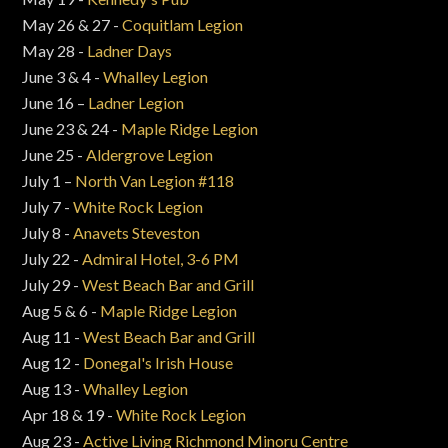
May 26 & 27 -
Coquitlam Legion
May 28 -
Ladner Days
June 3 & 4 -
Whalley Legion
June 16 –
Ladner Legion
June 23 & 24 -
Maple Ridge Legion
June 25 -
Aldergrove Legion
July 1 –
North Van Legion #118
July 7 -
White Rock Legion
July 8 -
Anavets Steveston
July 22 -
Admiral Hotel, 3-6 PM
July 29 -
West Beach Bar and Grill
Aug 5 & 6 -
Maple Ridge Legion
Aug 11 -
West Beach Bar and Grill
Aug 12 -
Donegal's Irish House
Aug 13 -
Whalley Legion
Apr 18 & 19 -
White Rock Legion
Aug 23 -
Active Living Richmond Minoru Centre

■ ■ ■ ■ ■ ■ ■

→ PROBLEM TO WORK ON: Could you retype each line of the material above exactly, skipping the pictures?

→ ANSWER SECTION:
May 26 & 27 -
Coquitlam Legion
May 28 -
Ladner Days
June 3 & 4 -
Whalley Legion
June 16 –
Ladner Legion
June 23 & 24 -
Maple Ridge Legion
June 25 -
Aldergrove Legion
July 1 –
North Van Legion #118
July 7 -
White Rock Legion
July 8 -
Anavets Steveston
July 22 -
Admiral Hotel, 3-6 PM
July 29 -
West Beach Bar and Grill
Aug 5 & 6 -
Maple Ridge Legion
Aug 11 -
West Beach Bar and Grill
Aug 12 -
Donegal's Irish House
Aug 13 -
Whalley Legion
Apr 18 & 19 -
White Rock Legion
Aug 23 -
Active Living Richmond Minoru Centre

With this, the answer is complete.